Localisation des blocs lapidaires de Néris sur le modèle de celui de Glanum.
© Inrap
Ces trois blocs sont complétés par d’autres fragments architecturaux comme le fragment de corniche modillonnaire dont le style et la taille s’intégreraient à un ensemble architectural interprété comme un mausolée. L’association de la toiture en flèche conique à écailles et du monstre marin de la frise permet en effet cette interprétation. De plus, le monstre marin est un motif souvent représenté sur les mausolées au Ier et IIe siècle après J.-C., car il symbolise le voyage vers les séjours des bienheureux après la mort.
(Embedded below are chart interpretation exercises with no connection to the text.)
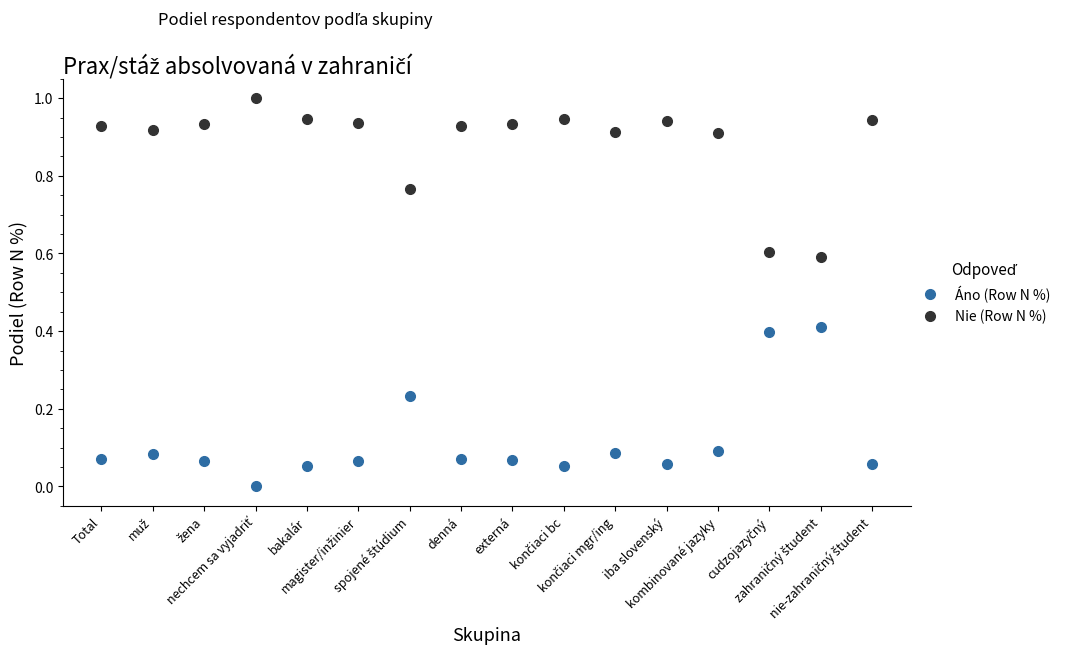

True or false: Áno (Row N %) and Nie (Row N %) cross at least once.

False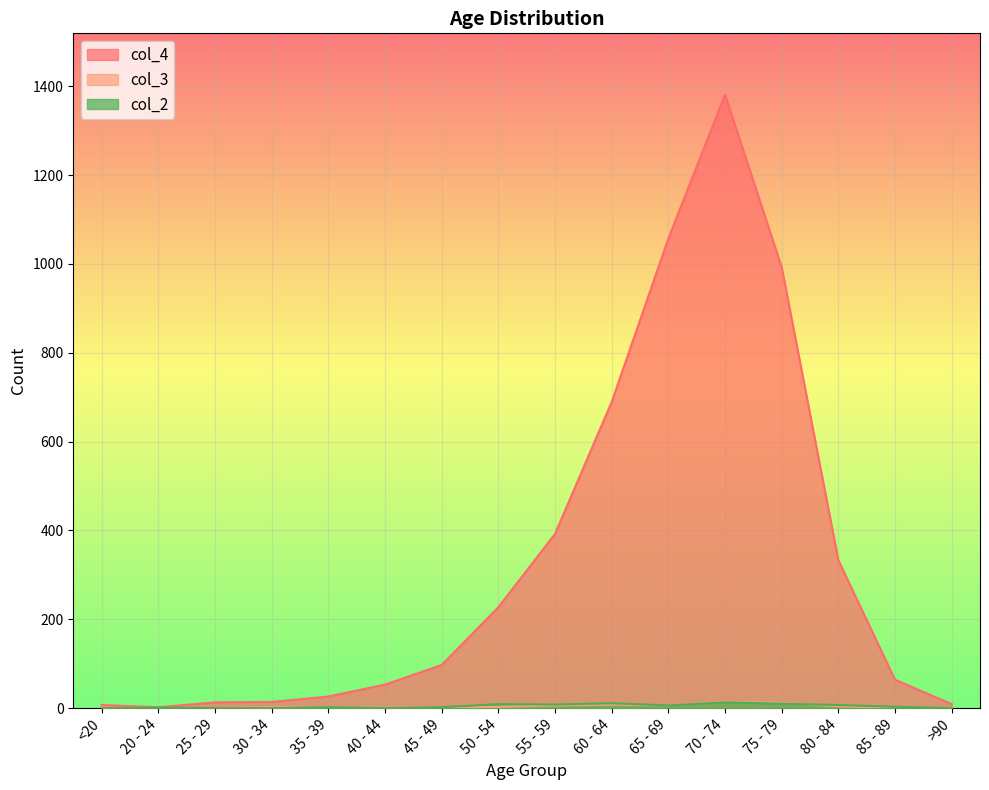

In col_4, how many points are higher than both neighbors (excluding endpoints)?

1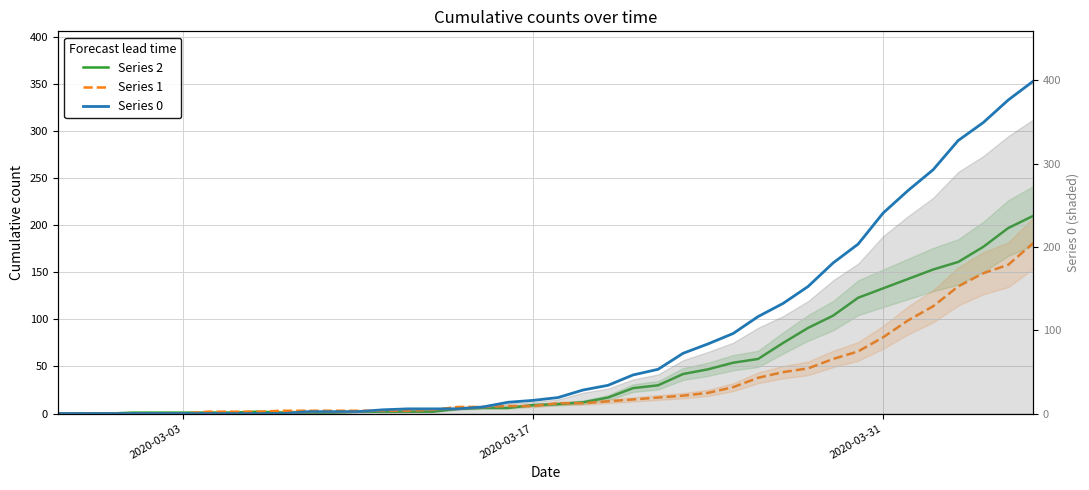

How many data points in Series 0 are less than 17?

20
Ces éléments peuvent être rapprochés d’autres structures identifiées comme des mausolées en Auvergne, à savoir à Aulnat sur le site de la Grande-Borne et au Mont-Dore où des blocs représentent un triton, et invitent à des parallèles avec des sites connus du Limousin. À noter que le faible nombre de céramiques issues du diagnostic est attribuable aux Ier et IIe siècle ap. J.-C. L’étude fine des décors du corpus lapidaire permettra de confirmer ou non ces premières hypothèses.
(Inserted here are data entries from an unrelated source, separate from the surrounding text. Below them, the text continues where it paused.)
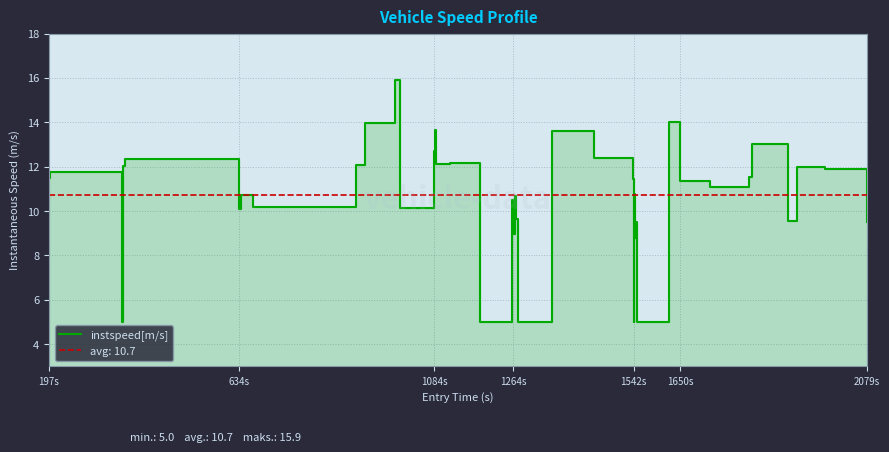

Which category has the lowest value across all series?

1264s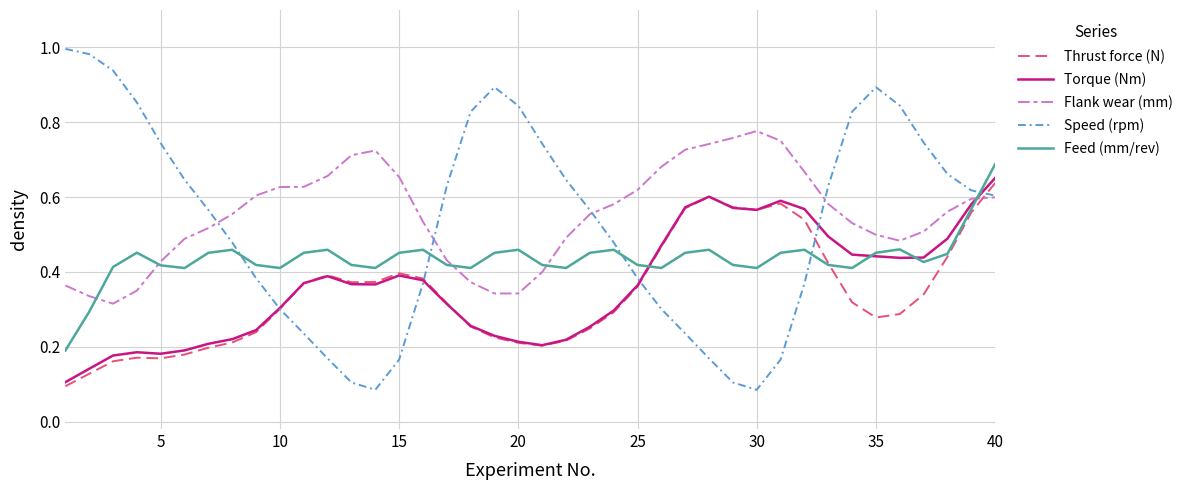

True or false: Speed (rpm) and Feed (mm/rev) intersect in this chart.

True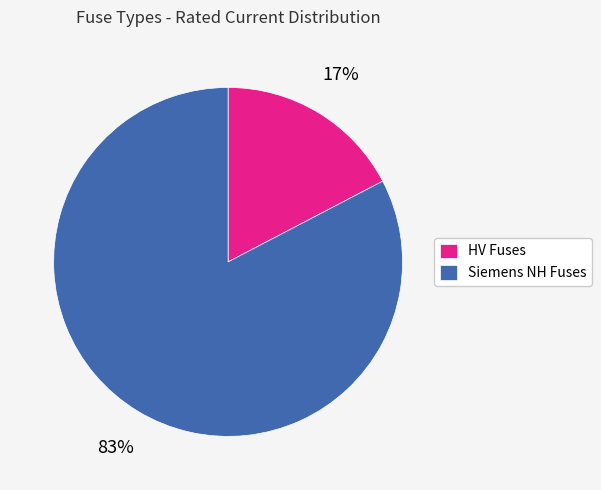

Which slice is the smallest?

HV Fuses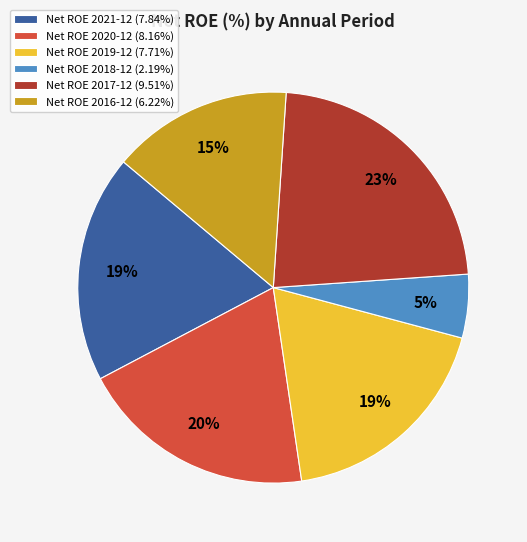

Is the sum of Net ROE 2016-12 (6.22%) and Net ROE 2018-12 (2.19%) greater than half?

No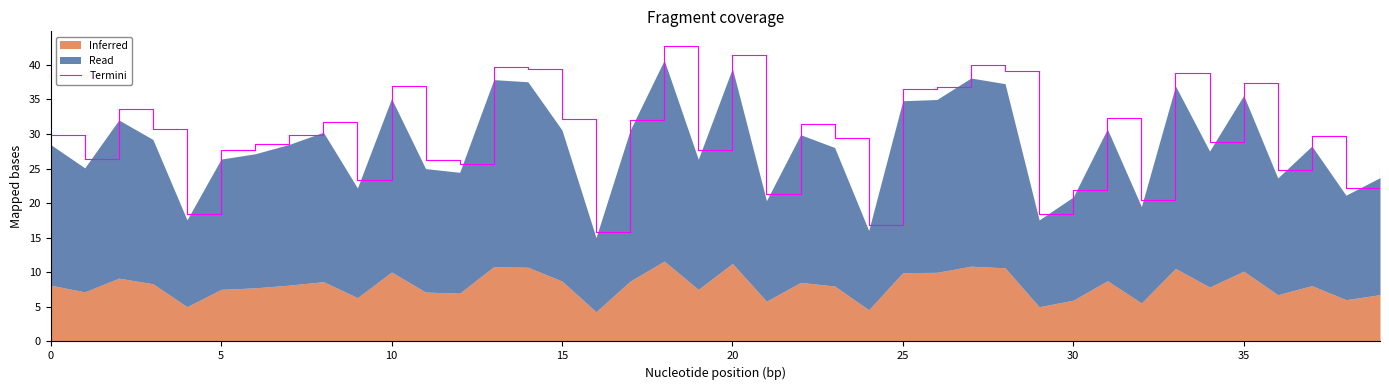

How many lines are shown in the chart?

1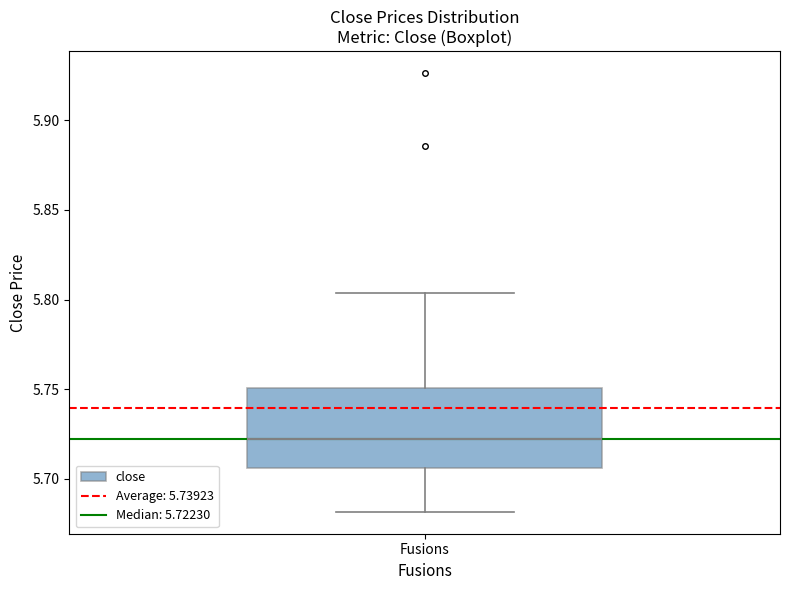

Where does the median line of the box for Fusions sit on the y-axis? The values are not printed on the chart, so give them approximately, as read against the axis.

5.720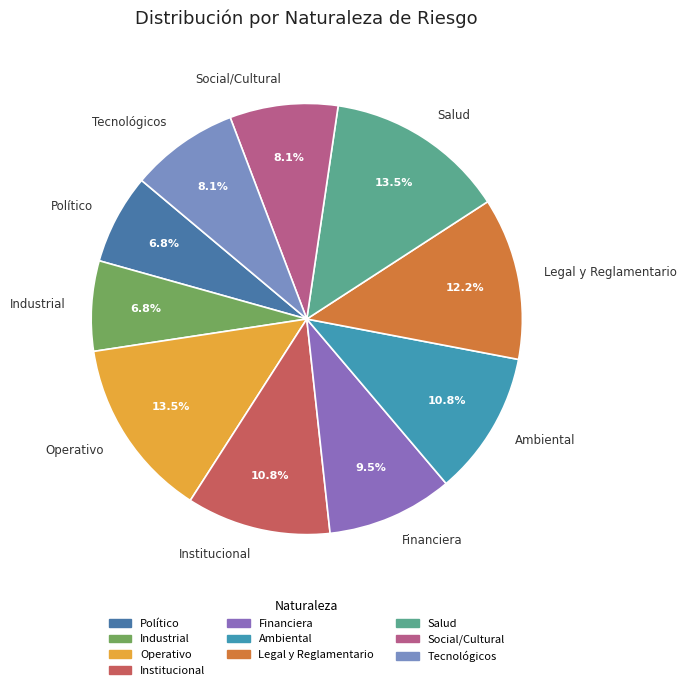

Approximately how many times larger is the value at Social/Cultural compared to Industrial?

1.2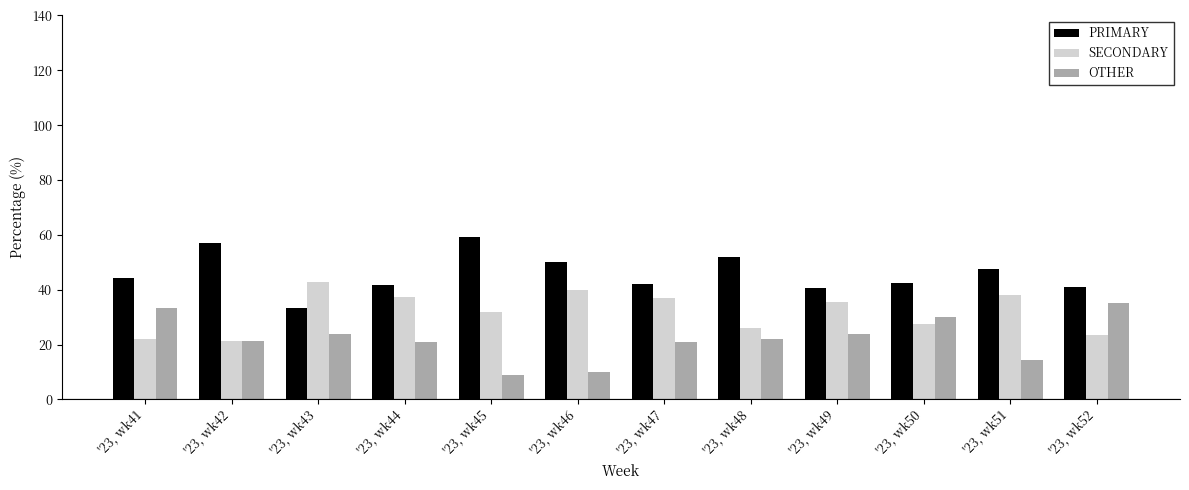

Which series has the largest total across all categories?

PRIMARY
L’emprise, située entre le quartier artisanal des Villattes et l’aqueduc des Combes, ouvre une nouvelle fenêtre sur l’occupation de ce secteur périphérique et méconnu de l’agglomération antique de Néris-les-Bains. Les découvertes anciennes associées aux deux diagnostics conduits dans les parcelles voisines en 2010 ainsi que cette nouvelle fouille montrent que ce plateau sud-est était densément occupé durant le Haut-Empire, peut-être par un monument funéraire dont le contexte reste à appréhender et qui représenterait une découverte inédite en Auvergne.